»»
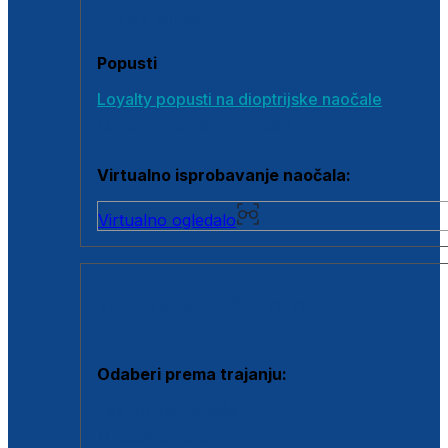
Poklon bonovi
Popusti
Loyalty popusti na dioptrijske naočale
Outlet dioptrijskih naočala
Virtualno isprobavanje naočala:
Virtualno ogledalo
KONTAKTNE LEĆE I OTOPINE
Odaberi prema trajanju:
Jednodnevne leće
Mjesečne leće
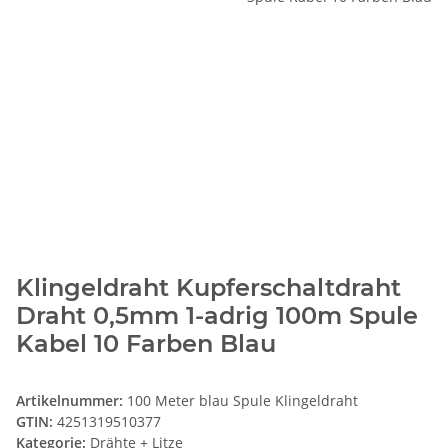
Klingeldraht Kupferschaltdraht
Draht 0,5mm 1-adrig 100m Spule
Kabel 10 Farben Blau
Artikelnummer:
100 Meter blau Spule Klingeldraht
GTIN:
4251319510377
Kategorie:
Drähte + Litze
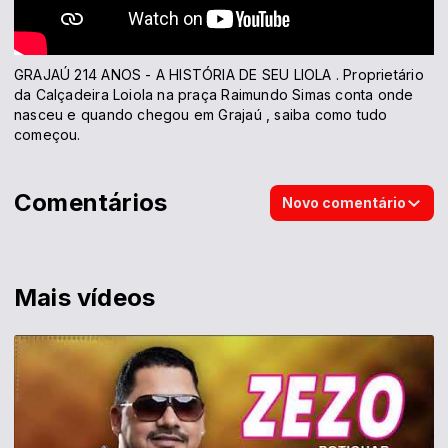
GRAJAÚ 214 ANOS - A HISTÓRIA DE SEU LIOLA . Proprietário
da Calçadeira Loiola na praça Raimundo Simas conta onde
nasceu e quando chegou em Grajaú , saiba como tudo
começou.
Comentários
Novo comentário
Mais vídeos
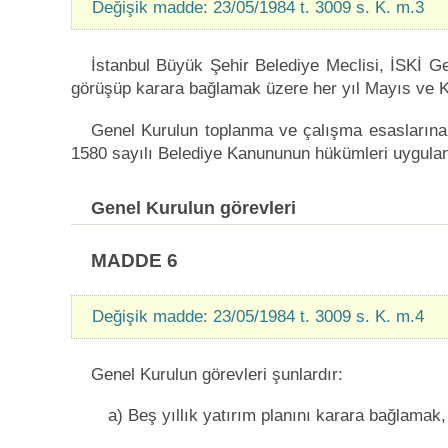
Değişik madde: 23/05/1984 t. 3009 s. K. m.3
İstanbul Büyük Şehir Belediye Meclisi, İSKİ Ge
görüşüp karara bağlamak üzere her yıl Mayıs ve K
Genel Kurulun toplanma ve çalışma esaslarına
1580 sayılı Belediye Kanununun hükümleri uygulan
Genel Kurulun görevleri
MADDE 6
Değişik madde: 23/05/1984 t. 3009 s. K. m.4
Genel Kurulun görevleri şunlardır:
a) Beş yıllık yatırım planını karara bağlamak,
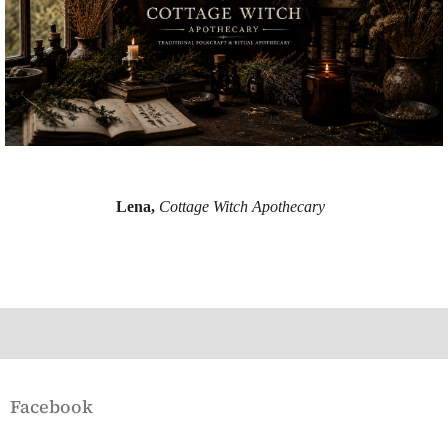
Lena,
Cottage Witch Apothecary
Z
á
Facebook
p
a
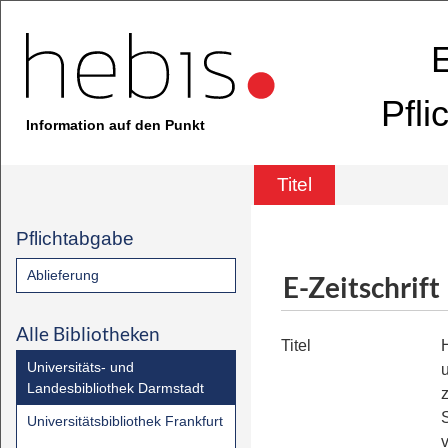
E
Pfli
Information auf den Punkt
Titel
Pflichtabgabe
Ablieferung
E-Zeitschrift
Alle Bibliotheken
Titel
Universitäts- und
Landesbibliothek Darmstadt
Universitätsbibliothek Frankfurt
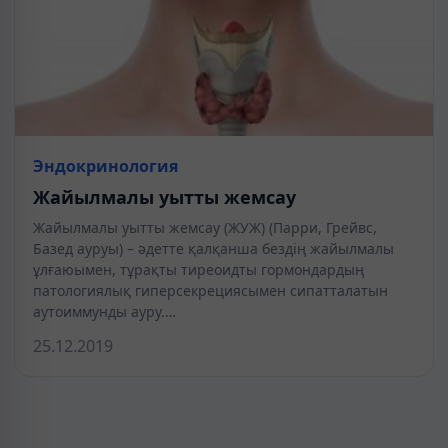
Эндокринология
Жайылмалы уытты жемсау
Жайылмалы уытты жемсау (ЖУЖ) (Парри, Грейвс,
Базед ауруы) – әдетте қалқанша бездің жайылмалы
ұлғаюымен, тұрақты тиреоидты гормондардың
патологиялық гиперсекрециясымен сипатталатын
аутоиммунды ауру.…
25.12.2019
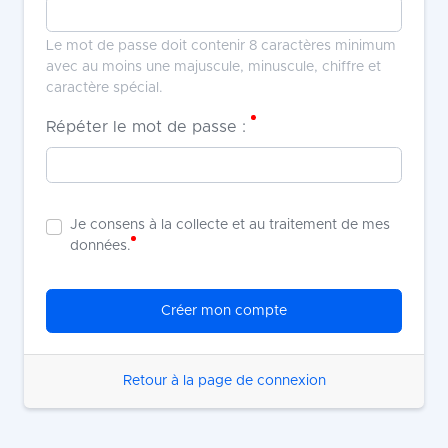
Le mot de passe doit contenir 8 caractères minimum
avec au moins une majuscule, minuscule, chiffre et
caractère spécial.
Répéter le mot de passe :
Je consens à la collecte et au traitement de mes
données.
Créer mon compte
Retour à la page de connexion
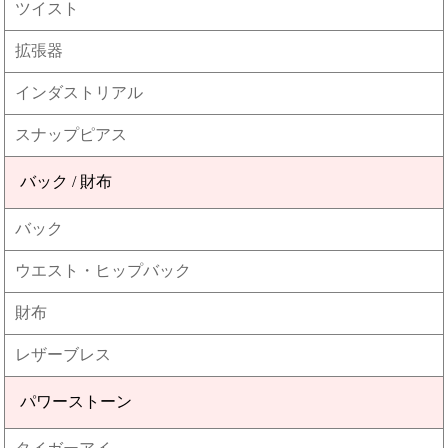
ツイスト
拡張器
インダストリアル
スナップピアス
バック / 財布
バック
ウエスト・ヒップバック
財布
レザーブレス
パワーストーン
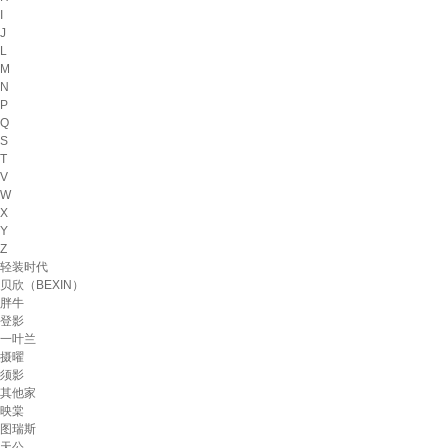
I
J
L
M
N
P
Q
S
T
V
W
X
Y
Z
轻装时代
贝欣（BEXIN）
胖牛
登影
一叶兰
摄曜
须影
其他家
映棠
图瑞斯
天公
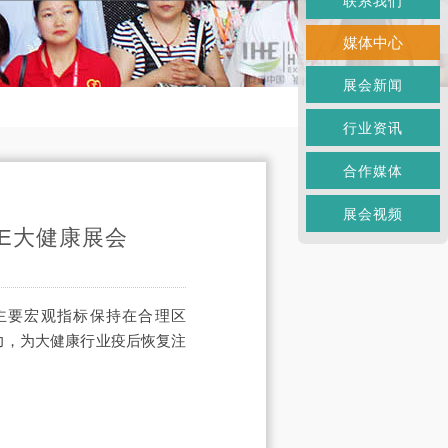
联系我们
媒体中心
展会新闻
行业资讯
合作媒体
展会视频
IHE大健康展会
国主要宏观指标保持在合理区
力，为大健康行业疫后恢复注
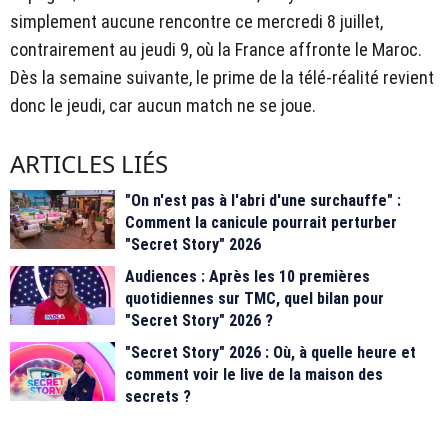
simplement aucune rencontre ce mercredi 8 juillet,
contrairement au jeudi 9, où la France affronte le Maroc.
Dès la semaine suivante, le prime de la télé-réalité revient
donc le jeudi, car aucun match ne se joue.
ARTICLES LIÉS
"On n'est pas à l'abri d'une surchauffe" :
Comment la canicule pourrait perturber
"Secret Story" 2026
Audiences : Après les 10 premières
quotidiennes sur TMC, quel bilan pour
"Secret Story" 2026 ?
"Secret Story" 2026 : Où, à quelle heure et
comment voir le live de la maison des
secrets ?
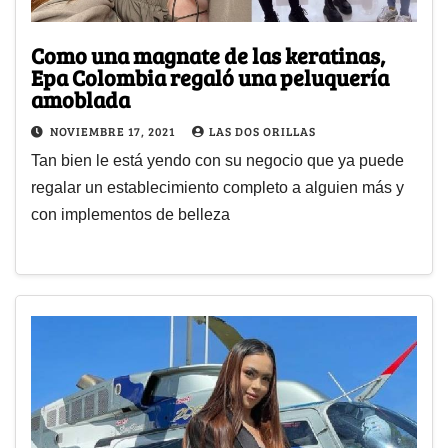
Como una magnate de las keratinas,
Epa Colombia regaló una peluquería
amoblada
NOVIEMBRE 17, 2021
LAS DOS ORILLAS
Tan bien le está yendo con su negocio que ya puede
regalar un establecimiento completo a alguien más y
con implementos de belleza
««
_WHAT YOU WILL DO_: Report every line of the data in which "karara" appears.

_TASK SOLUTION_:
görüşüp karara bağlamak üzere her yıl Mayıs ve K
a) Beş yıllık yatırım planını karara bağlamak,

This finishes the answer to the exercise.